Well, it is now like a new er, Geest autotruck.  Possibly the most basic motorised vehicle ever.  Dating from 1953 according to its engine number and pronounced to be 'like new' by people who have worked on it I thought it worthy of my time.  Today, its restoration was finished.   Engine, gearbox brakes and steering restored.  All the rust removed and treated and woodwork replaced where necessary.

Painted to death in the correct factory colours by me and ace station painter Cliff Johnson:
























I have cared for, restored and loved several vehicles in my lifetime but none so thoroughly and therapeutically as this simple thing.

Today I tried to start it one satisfyingly final time - first pull - before putting it to bed under the new extension.  Nothing.  No start.  Despair.  My diagnostic brain accepted the challenge and, looking at the new fuel filter I saw it was empty.

Off to Settle garage to buy a gallon (OK 5 litres) of cheapest petrol.  Cost?  £11.17p.  A GALLON!











This, if not sorted out soon, will force a serious re-think for everybody.  Who knows, the Geest truck, plus trains and buses, may soon suffice for our transport needs.   Must see if I can get it road registered eh?


Wednesday, 6 July 2022

Commonwealth Games Torch Bearer Lorna

 On the combined vote of her peers in Birmingham our darling daughter Lorna today ran along the main street of Eton carrying the torch of the 2022 Commonwealth Games.  It had already travelled through 72 countries before the UK en route to Birmingham, England.

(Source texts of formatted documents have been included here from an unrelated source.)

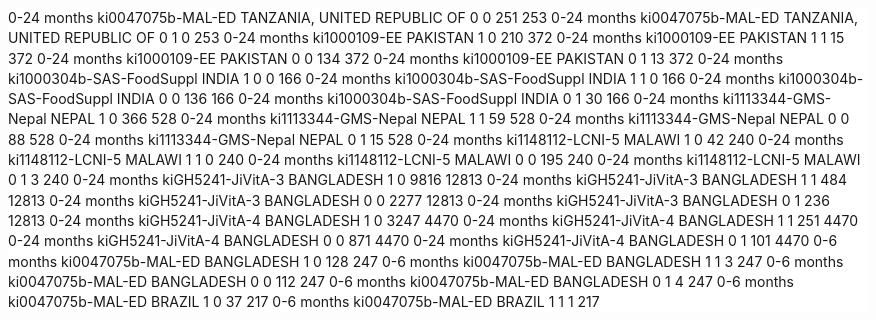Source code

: 0-24 months   ki0047075b-MAL-ED          TANZANIA, UNITED REPUBLIC OF   0                     0      251     253
0-24 months   ki0047075b-MAL-ED          TANZANIA, UNITED REPUBLIC OF   0                     1        0     253
0-24 months   ki1000109-EE               PAKISTAN                       1                     0      210     372
0-24 months   ki1000109-EE               PAKISTAN                       1                     1       15     372
0-24 months   ki1000109-EE               PAKISTAN                       0                     0      134     372
0-24 months   ki1000109-EE               PAKISTAN                       0                     1       13     372
0-24 months   ki1000304b-SAS-FoodSuppl   INDIA                          1                     0        0     166
0-24 months   ki1000304b-SAS-FoodSuppl   INDIA                          1                     1        0     166
0-24 months   ki1000304b-SAS-FoodSuppl   INDIA                          0                     0      136     166
0-24 months   ki1000304b-SAS-FoodSuppl   INDIA                          0                     1       30     166
0-24 months   ki1113344-GMS-Nepal        NEPAL                          1                     0      366     528
0-24 months   ki1113344-GMS-Nepal        NEPAL                          1                     1       59     528
0-24 months   ki1113344-GMS-Nepal        NEPAL                          0                     0       88     528
0-24 months   ki1113344-GMS-Nepal        NEPAL                          0                     1       15     528
0-24 months   ki1148112-LCNI-5           MALAWI                         1                     0       42     240
0-24 months   ki1148112-LCNI-5           MALAWI                         1                     1        0     240
0-24 months   ki1148112-LCNI-5           MALAWI                         0                     0      195     240
0-24 months   ki1148112-LCNI-5           MALAWI                         0                     1        3     240
0-24 months   kiGH5241-JiVitA-3          BANGLADESH                     1                     0     9816   12813
0-24 months   kiGH5241-JiVitA-3          BANGLADESH                     1                     1      484   12813
0-24 months   kiGH5241-JiVitA-3          BANGLADESH                     0                     0     2277   12813
0-24 months   kiGH5241-JiVitA-3          BANGLADESH                     0                     1      236   12813
0-24 months   kiGH5241-JiVitA-4          BANGLADESH                     1                     0     3247    4470
0-24 months   kiGH5241-JiVitA-4          BANGLADESH                     1                     1      251    4470
0-24 months   kiGH5241-JiVitA-4          BANGLADESH                     0                     0      871    4470
0-24 months   kiGH5241-JiVitA-4          BANGLADESH                     0                     1      101    4470
0-6 months    ki0047075b-MAL-ED          BANGLADESH                     1                     0      128     247
0-6 months    ki0047075b-MAL-ED          BANGLADESH                     1                     1        3     247
0-6 months    ki0047075b-MAL-ED          BANGLADESH                     0                     0      112     247
0-6 months    ki0047075b-MAL-ED          BANGLADESH                     0                     1        4     247
0-6 months    ki0047075b-MAL-ED          BRAZIL                         1                     0       37     217
0-6 months    ki0047075b-MAL-ED          BRAZIL                         1                     1        1     217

Here she is on her stretch of Eton with a substantial police escort:






































Proud parents time - again.

In other news the three wheeled Geest truck is almost finished and our winch-trolley was earning its vintage keep again, lifting the front end clear of the ground so that its front wheel (singular) could be removed, adjusted and refitted:







































Besides the front wheel, the engine started first-pull today and the gearbox is now fully adjusted.  Reverse, neutral, first, second and third can now be selected at a flick.

Plan now is it get it road registered if we can.  Big boys toys eh?




Friday, 1 July 2022

Gladys Gets a Long Overdue Deep Clean

 Our 1914 Form Model T, Gladys Emmanuel, is clean again.  Poor thing has been locked away in her garage for a year or three during and after Covid.  Apart from her cooling water being drained she has had no attention whatever.  But she has gather dust and grime big time.  Her seats had acquired a sort of mouldy patina and she was looking very unloved.























Time for a serious clean and reinstatement to running order.  Somebody had put an entry on the Settle Chat Facebook page asking if there was a car valet operating in Settle nowadays.  A chap called Richard Darbey from Crosshills was suggested and he was able to fit us in.  Yesterday was the day.   What an absolutely splendid and expert job he did too:
















Interesting 'interview' with Richard before he was let loose.  He had not excelled at school and went to work as a car cleaner at a large garage in Huddersfield, learning how to bring traded-in vehicles back to showroom shine for resale.  He gave that up when fatherhood happened x2 and he became a full time house-husband - a job that stretched him to the limit and well beyond.  He decided he would return to car valeting, self employed.  Early days but he is gathering satisfied clients in fine style.  I referred him to DCC concepts next door and so impressed were they with the Gladys job they took him straight on for their small fleet of vehicles.